* _Record excerpts_
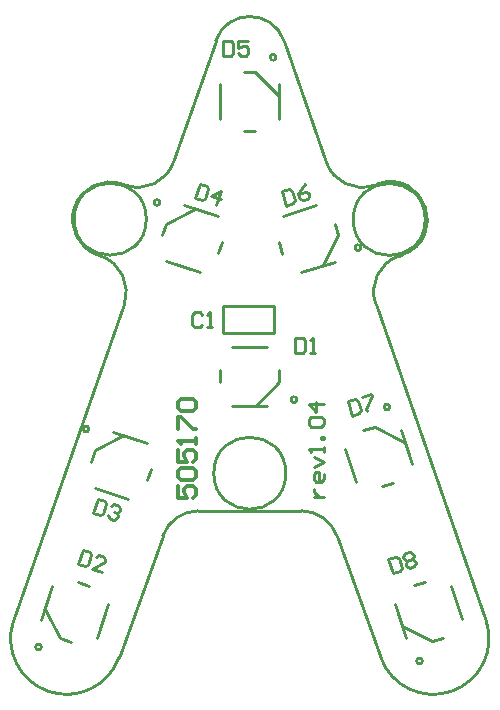
<source format=gto>
%FSLAX25Y25*%
%MOIN*%
G70*
G01*
G75*
G04 Layer_Color=65535*
%ADD10R,0.05000X0.08000*%
%ADD11R,0.05906X0.05906*%
%ADD12P,0.08352X4X297.0*%
%ADD13P,0.08352X4X207.0*%
%ADD14R,0.05906X0.05906*%
%ADD15P,0.08352X4X63.0*%
%ADD16P,0.08352X4X153.0*%
%ADD17C,0.02500*%
%ADD18C,0.16500*%
%ADD19C,0.04000*%
%ADD20R,0.17716X0.12205*%
G04:AMPARAMS|DCode=21|XSize=80mil|YSize=50mil|CornerRadius=0mil|HoleSize=0mil|Usage=FLASHONLY|Rotation=108.000|XOffset=0mil|YOffset=0mil|HoleType=Round|Shape=Rectangle|*
%AMROTATEDRECTD21*
4,1,4,0.03614,-0.03032,-0.01142,-0.04577,-0.03614,0.03032,0.01142,0.04577,0.03614,-0.03032,0.0*
%
%ADD21ROTATEDRECTD21*%

G04:AMPARAMS|DCode=22|XSize=80mil|YSize=50mil|CornerRadius=0mil|HoleSize=0mil|Usage=FLASHONLY|Rotation=252.000|XOffset=0mil|YOffset=0mil|HoleType=Round|Shape=Rectangle|*
%AMROTATEDRECTD22*
4,1,4,-0.01142,0.04577,0.03614,0.03032,0.01142,-0.04577,-0.03614,-0.03032,-0.01142,0.04577,0.0*
%
%ADD22ROTATEDRECTD22*%

%ADD23C,0.01000*%
%ADD24C,0.01200*%
D23*
X537808Y520706D02*
G03*
X529578Y497099I-4115J-11803D01*
G01*
X501513Y374972D02*
G03*
X536679Y362867I17675J-5783D01*
G01*
X538943Y520310D02*
G03*
X554861Y527999I4115J11803D01*
G01*
X538402Y480786D02*
G03*
X530713Y496704I-11803J4115D01*
G01*
X563125Y411770D02*
G03*
X551369Y403519I0J-12500D01*
G01*
X609286D02*
G03*
X597530Y411770I-11756J-4248D01*
G01*
X629942Y496704D02*
G03*
X622254Y480786I4115J-11803D01*
G01*
X605794Y527999D02*
G03*
X621712Y520310I11803J4115D01*
G01*
X623977Y362867D02*
G03*
X659143Y374972I17491J6321D01*
G01*
X631077Y497099D02*
G03*
X622847Y520706I-4115J11803D01*
G01*
X591680Y568485D02*
G03*
X568975Y568485I-11353J-3958D01*
G01*
X545800Y509000D02*
G03*
X545800Y509000I-12000J0D01*
G01*
X638800Y508900D02*
G03*
X638800Y508900I-12000J0D01*
G01*
X592300Y424300D02*
G03*
X592300Y424300I-12000J0D01*
G01*
X596048Y448826D02*
G03*
X596048Y448826I-984J0D01*
G01*
X510833Y366392D02*
G03*
X510833Y366392I-984J0D01*
G01*
X526676Y439051D02*
G03*
X526676Y439051I-984J0D01*
G01*
X550376Y514551D02*
G03*
X550376Y514551I-984J0D01*
G01*
X589058Y562964D02*
G03*
X589058Y562964I-984J0D01*
G01*
X617359Y499474D02*
G03*
X617359Y499474I-984J0D01*
G01*
X627011Y446374D02*
G03*
X627011Y446374I-984J0D01*
G01*
X637858Y361726D02*
G03*
X637858Y361726I-984J0D01*
G01*
X537808Y520706D02*
X538943Y520310D01*
X554861Y527999D02*
X568975Y568485D01*
X529578Y497099D02*
X530713Y496704D01*
X501513Y374972D02*
X538402Y480786D01*
X563125Y411770D02*
X580328D01*
X536679Y362867D02*
X551369Y403519D01*
X609286D02*
X623977Y362867D01*
X580328Y411770D02*
X597530D01*
X622254Y480786D02*
X659143Y374972D01*
X629942Y496704D02*
X631077Y497099D01*
X591680Y568485D02*
X605794Y527999D01*
X621712Y520310D02*
X622847Y520706D01*
X571284Y480116D02*
X588316Y480116D01*
X571284Y471084D02*
Y480116D01*
Y471084D02*
X588316Y471084D01*
Y480116D01*
X582268Y446858D02*
X590142Y454732D01*
X574395Y466542D02*
X586205D01*
X574395Y446858D02*
X586205D01*
X570458Y454732D02*
Y458669D01*
X590142Y454732D02*
Y458669D01*
X511931Y379169D02*
X516986Y369248D01*
X529436Y369342D02*
X533086Y380575D01*
X510714Y375425D02*
X514364Y386658D01*
X523069Y387969D02*
X526814Y386753D01*
X516986Y369248D02*
X520731Y368031D01*
X528547Y431914D02*
X538469Y436969D01*
X528642Y419464D02*
X539875Y415814D01*
X534725Y438186D02*
X545958Y434536D01*
X546053Y422086D02*
X547269Y425831D01*
X527331Y428169D02*
X528547Y431914D01*
X552247Y507414D02*
X562169Y512469D01*
X552342Y494964D02*
X563575Y491314D01*
X558425Y513686D02*
X569658Y510036D01*
X569753Y497586D02*
X570969Y501331D01*
X551031Y503669D02*
X552247Y507414D01*
X582168Y558042D02*
X590042Y550169D01*
X570358Y542295D02*
Y554106D01*
X590042Y542295D02*
Y554106D01*
X578231Y538357D02*
X582168D01*
X578231Y558042D02*
X582168D01*
X604814Y493647D02*
X609869Y503569D01*
X591242Y509936D02*
X602475Y513586D01*
X597325Y491214D02*
X608558Y494864D01*
X589931Y501231D02*
X591148Y497486D01*
X608652Y507314D02*
X609869Y503569D01*
X621931Y439869D02*
X631852Y434814D01*
X611914Y432475D02*
X615564Y421242D01*
X630636Y438558D02*
X634286Y427325D01*
X624269Y419931D02*
X628014Y421147D01*
X618186Y438653D02*
X621931Y439869D01*
X631047Y373286D02*
X640969Y368231D01*
X647336Y386858D02*
X650986Y375625D01*
X628614Y380775D02*
X632264Y369542D01*
X634886Y386952D02*
X638631Y388169D01*
X640969Y368231D02*
X644714Y369447D01*
X563545Y520754D02*
X562000Y516000D01*
X564377Y515228D01*
X565427Y515763D01*
X566456Y518932D01*
X565921Y519981D01*
X563545Y520754D01*
X569131Y513683D02*
X570675Y518437D01*
X567526Y516832D01*
X570695Y515803D01*
X529545Y415754D02*
X528000Y411000D01*
X530377Y410228D01*
X531427Y410763D01*
X532456Y413932D01*
X531921Y414982D01*
X529545Y415754D01*
X534041Y413417D02*
X535091Y413952D01*
X536675Y413437D01*
X537210Y412387D01*
X536953Y411595D01*
X535903Y411060D01*
X535111Y411317D01*
X535903Y411060D01*
X536438Y410010D01*
X536180Y409218D01*
X535131Y408683D01*
X533546Y409198D01*
X533011Y410248D01*
X524545Y398754D02*
X523000Y394000D01*
X525377Y393228D01*
X526427Y393763D01*
X527456Y396932D01*
X526922Y397981D01*
X524545Y398754D01*
X530923Y391426D02*
X527754Y392455D01*
X531953Y394595D01*
X532210Y395387D01*
X531675Y396437D01*
X530091Y396952D01*
X529041Y396417D01*
X595500Y469498D02*
Y464500D01*
X597999D01*
X598832Y465333D01*
Y468665D01*
X597999Y469498D01*
X595500D01*
X600498Y464500D02*
X602165D01*
X601331D01*
Y469498D01*
X600498Y468665D01*
X564532Y477065D02*
X563699Y477898D01*
X562033D01*
X561200Y477065D01*
Y473733D01*
X562033Y472900D01*
X563699D01*
X564532Y473733D01*
X566198Y472900D02*
X567865D01*
X567031D01*
Y477898D01*
X566198Y477065D01*
X626455Y395754D02*
X628000Y391000D01*
X630377Y391772D01*
X630912Y392822D01*
X629882Y395991D01*
X628832Y396526D01*
X626455Y395754D01*
X631467Y396506D02*
X632001Y397556D01*
X633586Y398071D01*
X634636Y397536D01*
X634893Y396743D01*
X634358Y395694D01*
X635408Y395159D01*
X635666Y394367D01*
X635131Y393317D01*
X633546Y392802D01*
X632496Y393337D01*
X632239Y394129D01*
X632774Y395179D01*
X631724Y395714D01*
X631467Y396506D01*
X632774Y395179D02*
X634358Y395694D01*
X612955Y448254D02*
X614500Y443500D01*
X616877Y444272D01*
X617412Y445322D01*
X616382Y448491D01*
X615332Y449026D01*
X612955Y448254D01*
X617709Y449798D02*
X620878Y450828D01*
X621136Y450036D01*
X618996Y445837D01*
X619254Y445045D01*
X590955Y518254D02*
X592500Y513500D01*
X594877Y514272D01*
X595412Y515322D01*
X594382Y518491D01*
X593332Y519026D01*
X590955Y518254D01*
X598878Y520828D02*
X597551Y519521D01*
X596482Y517421D01*
X596996Y515837D01*
X598046Y515302D01*
X599631Y515817D01*
X600166Y516867D01*
X599908Y517659D01*
X598858Y518194D01*
X596482Y517421D01*
X571500Y568498D02*
Y563500D01*
X573999D01*
X574832Y564333D01*
Y567665D01*
X573999Y568498D01*
X571500D01*
X579831D02*
X576498D01*
Y565999D01*
X578164Y566832D01*
X578998D01*
X579831Y565999D01*
Y564333D01*
X578998Y563500D01*
X577331D01*
X576498Y564333D01*
X601668Y416500D02*
X605000D01*
X603334D01*
X602501Y417333D01*
X601668Y418166D01*
Y418999D01*
X605000Y423998D02*
Y422331D01*
X604167Y421498D01*
X602501D01*
X601668Y422331D01*
Y423998D01*
X602501Y424831D01*
X603334D01*
Y421498D01*
X601668Y426497D02*
X605000Y428163D01*
X601668Y429829D01*
X605000Y431495D02*
Y433161D01*
Y432328D01*
X600002D01*
X600835Y431495D01*
X605000Y435661D02*
X604167D01*
Y436493D01*
X605000D01*
Y435661D01*
X600835Y439826D02*
X600002Y440659D01*
Y442325D01*
X600835Y443158D01*
X604167D01*
X605000Y442325D01*
Y440659D01*
X604167Y439826D01*
X600835D01*
X605000Y447323D02*
X600002D01*
X602501Y444824D01*
Y448156D01*
D24*
X556502Y419999D02*
Y416000D01*
X559501D01*
X558501Y417999D01*
Y418999D01*
X559501Y419999D01*
X561500D01*
X562500Y418999D01*
Y417000D01*
X561500Y416000D01*
X557502Y421998D02*
X556502Y422998D01*
Y424997D01*
X557502Y425997D01*
X561500D01*
X562500Y424997D01*
Y422998D01*
X561500Y421998D01*
X557502D01*
X556502Y431995D02*
Y427996D01*
X559501D01*
X558501Y429995D01*
Y430995D01*
X559501Y431995D01*
X561500D01*
X562500Y430995D01*
Y428996D01*
X561500Y427996D01*
X562500Y433994D02*
Y435993D01*
Y434994D01*
X556502D01*
X557502Y433994D01*
X556502Y438993D02*
Y442991D01*
X557502D01*
X561500Y438993D01*
X562500D01*
X557502Y444991D02*
X556502Y445990D01*
Y447990D01*
X557502Y448989D01*
X561500D01*
X562500Y447990D01*
Y445990D01*
X561500Y444991D01*
X557502D01*
M02*

</source>
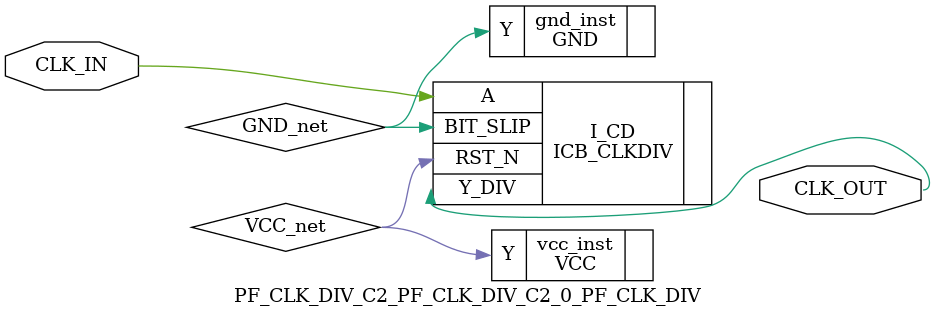
<source format=v>
`timescale 1 ns/100 ps


module PF_CLK_DIV_C2_PF_CLK_DIV_C2_0_PF_CLK_DIV(
       CLK_IN,
       CLK_OUT
    );
input  CLK_IN;
output CLK_OUT;

    wire GND_net, VCC_net;
    
    ICB_CLKDIV #( .DIVIDER(3'b100) )  I_CD (.RST_N(VCC_net), .BIT_SLIP(
        GND_net), .A(CLK_IN), .Y_DIV(CLK_OUT));
    VCC vcc_inst (.Y(VCC_net));
    GND gnd_inst (.Y(GND_net));
    
endmodule

</source>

* _Exercise requirements_
Starting at the line that holds "X561500Y427996D01*", retype every line through the end of the data, both ends included. Pictures stay out of the copy.

* _Result for this exercise_
X561500Y427996D01*
X562500Y433994D02*
Y435993D01*
Y434994D01*
X556502D01*
X557502Y433994D01*
X556502Y438993D02*
Y442991D01*
X557502D01*
X561500Y438993D01*
X562500D01*
X557502Y444991D02*
X556502Y445990D01*
Y447990D01*
X557502Y448989D01*
X561500D01*
X562500Y447990D01*
Y445990D01*
X561500Y444991D01*
X557502D01*
M02*

</source>
<source format=v>
`timescale 1 ns/100 ps


module PF_CLK_DIV_C2_PF_CLK_DIV_C2_0_PF_CLK_DIV(
       CLK_IN,
       CLK_OUT
    );
input  CLK_IN;
output CLK_OUT;

    wire GND_net, VCC_net;
    
    ICB_CLKDIV #( .DIVIDER(3'b100) )  I_CD (.RST_N(VCC_net), .BIT_SLIP(
        GND_net), .A(CLK_IN), .Y_DIV(CLK_OUT));
    VCC vcc_inst (.Y(VCC_net));
    GND gnd_inst (.Y(GND_net));
    
endmodule

</source>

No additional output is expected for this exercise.